** Instrucciones de la tarea **
En el texto sobre los veranos en la Serranía, enumere todas las palabras que llevan mayúscula inicial sin estar al comienzo de una oración.

** Sección de texto **
——

Pocos son los que desafían el caliginoso momento y se atreven a pisar el asfalto de las calles o los resbaladizos cantos que las empiedran. Puertas y ventanas permanecen abiertas, en su hueco el balanceo de la leve cortinilla o la oscura celosía tras las que más que ver se adivinan cuerpos cansinos que inútilmente buscan fresco sosiego, porque no hay rincón que en estas pesadas horas caniculares lo proporcionen.
Se ansía la brisilla de la sierra, pero ésta se hace rogar y no hará acto de presencia sino bien entrada la noche, alta ya la madrugada, próximo el claroscuro del alba. Silencio, un silencio pesado que difumina pisadas y que nadie osa romper, como si el mismo conversar exigiera un esfuerzo que en las horas planas, pesan cual martillo sobre un yunque.
He vivido muchos veranos en la Serranía, casi tantos como los años que soportan mi ya un tanto deteriorada energía física. Últimamente intento volver sólo cuando septiembre imprime la suavidad de sus noches a las imposibles madrugadas de agosto.
Sin embargo, añoro los días de calor extrema, quizá porque me retrotraen a los días lejanos de mi infancia. Entonces, lejos las obligaciones de la escuela, solía madrugar, entre otras cosas agradables porque mi madre me mandaba a comprar churros que un tenderete de la plaza regía Josefa, la Tejeriguenra, una mujer en puertas ya de la ancianidad que, en Benaoján, se daba las mejores artes para freír la masa en redonda y pomposas formas que para mí eran pura delicia. En verano, los tejeringos se hacían a pleno aire, y daba gusto solo inhalar el olorcillo que desde lejos, desde cualquier calle delataban su presencia haciendo atractiva una mañana que todavía, a poco de clarear el día, no hacía presagiar aún la calima del día en cuanto el sol estuviese en su cenit.

——

** Registros **
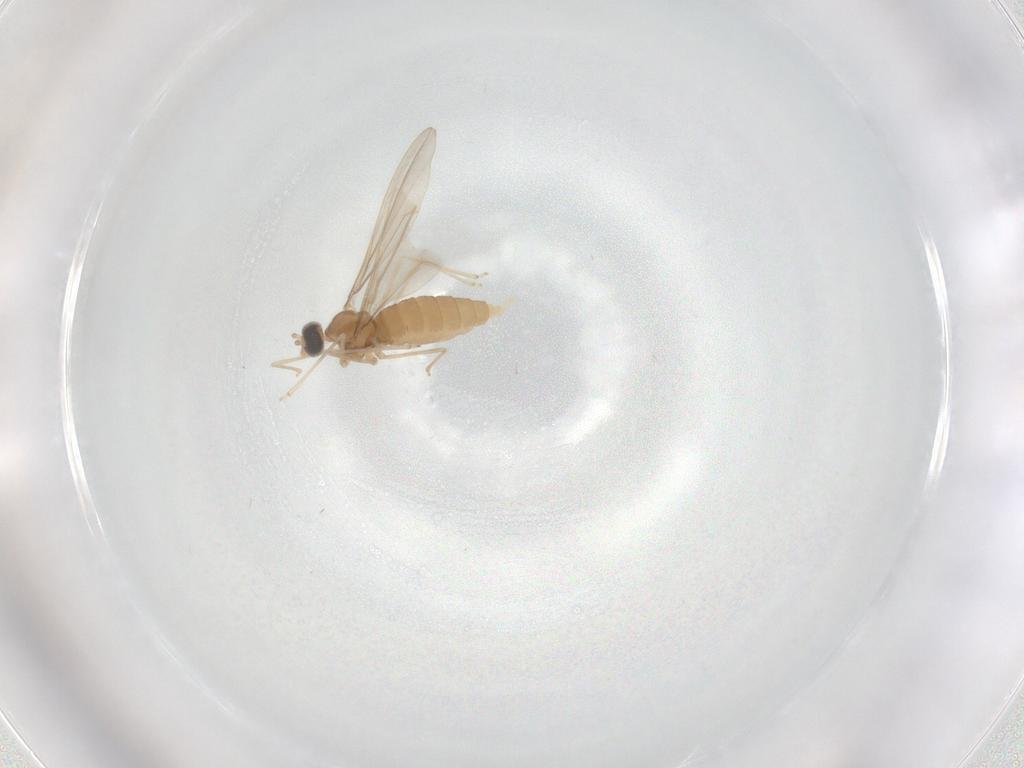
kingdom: Animalia
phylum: Arthropoda
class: Insecta
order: Diptera
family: Cecidomyiidae
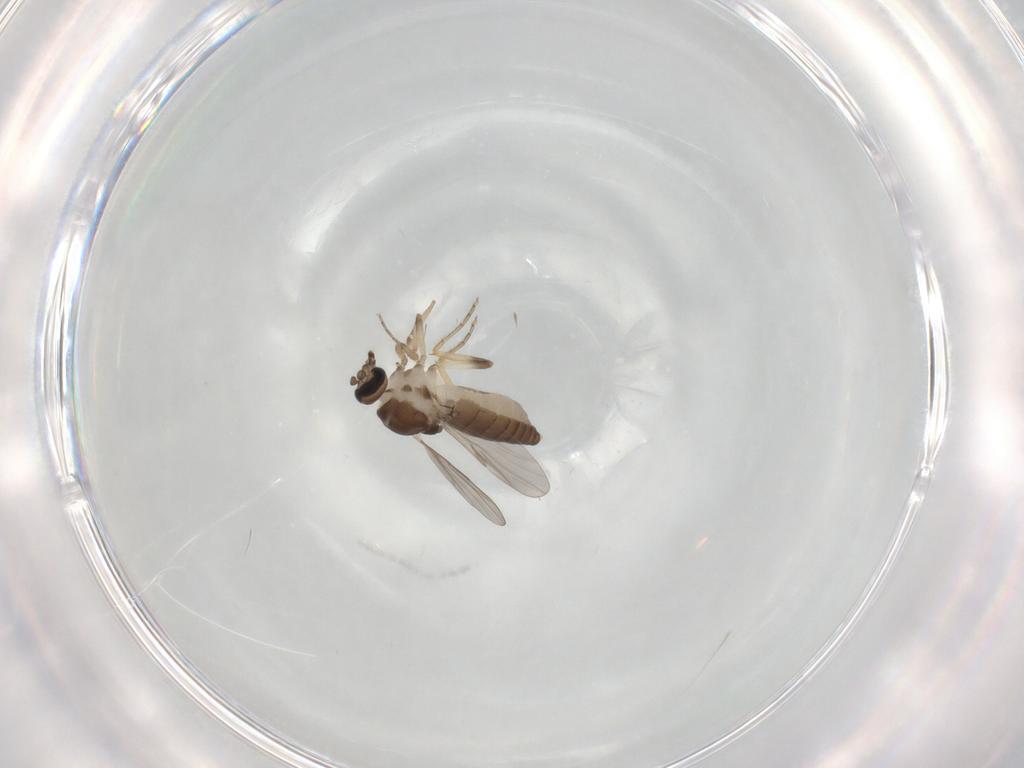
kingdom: Animalia
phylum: Arthropoda
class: Insecta
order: Diptera
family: Ceratopogonidae
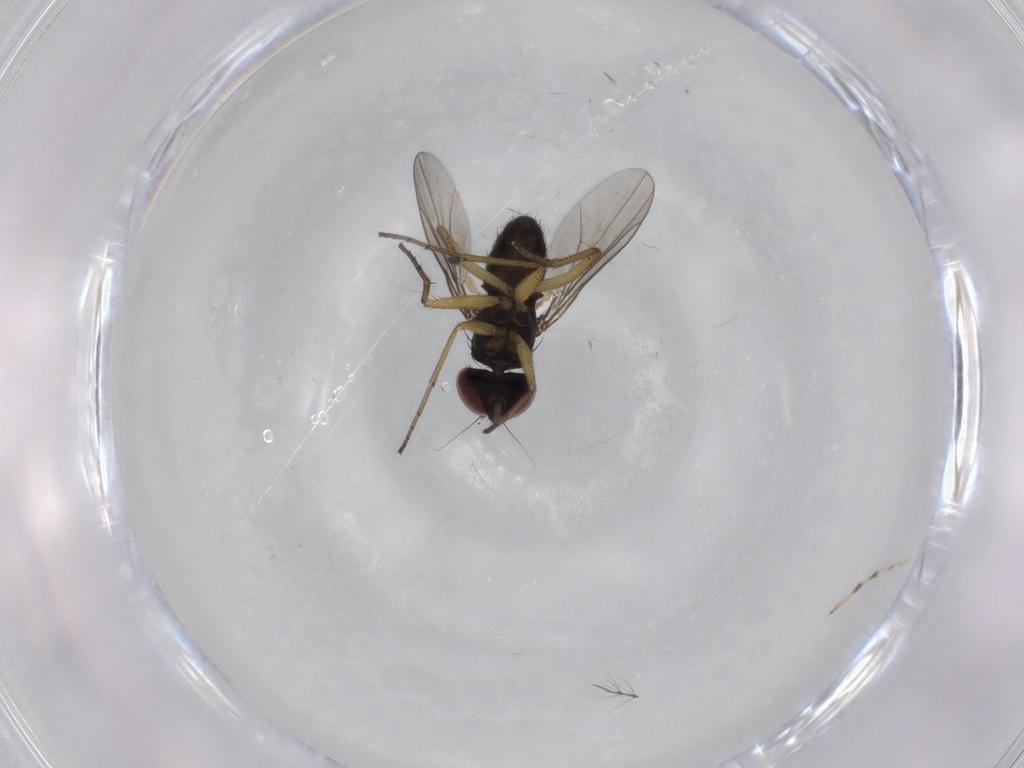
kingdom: Animalia
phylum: Arthropoda
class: Insecta
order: Diptera
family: Dolichopodidae
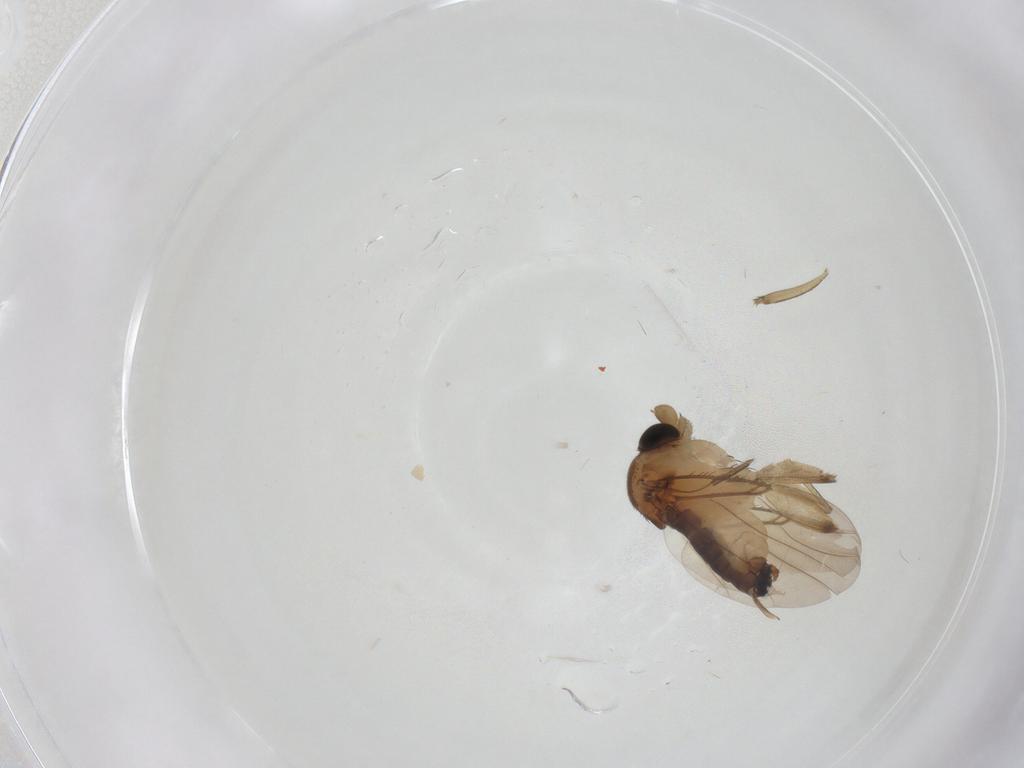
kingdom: Animalia
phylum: Arthropoda
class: Insecta
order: Diptera
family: Phoridae
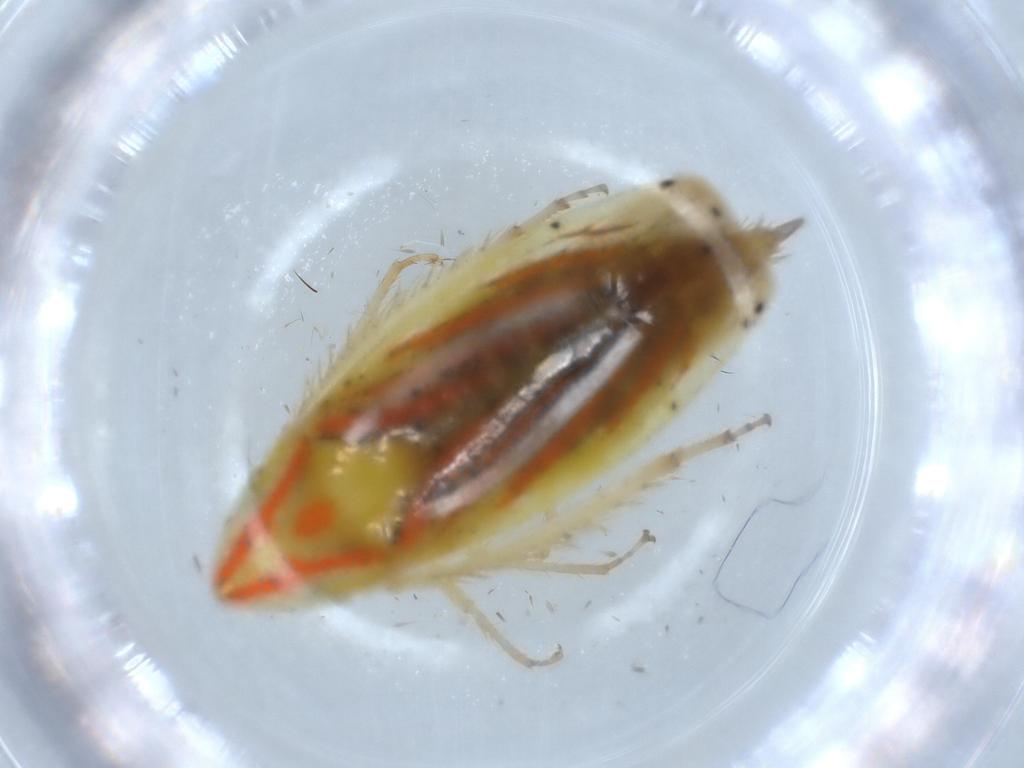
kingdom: Animalia
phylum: Arthropoda
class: Insecta
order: Hemiptera
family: Cicadellidae
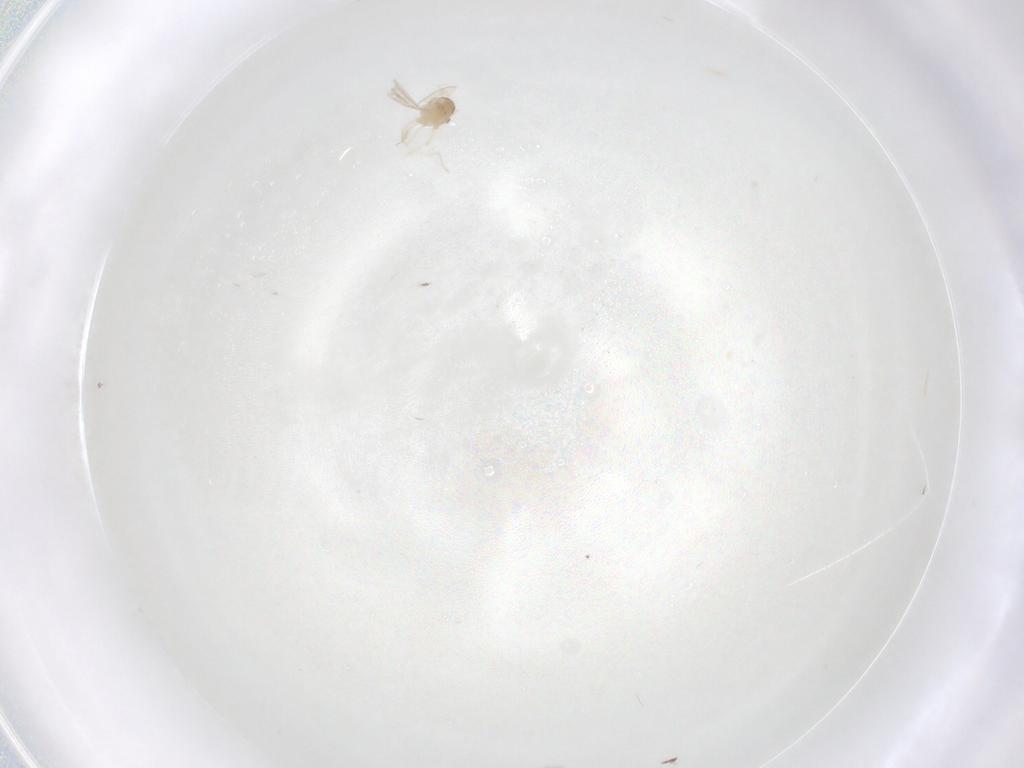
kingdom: Animalia
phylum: Arthropoda
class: Insecta
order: Diptera
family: Cecidomyiidae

——

** Solución del ejercicio **
Serranía, Josefa, Tejeriguenra, Benaoján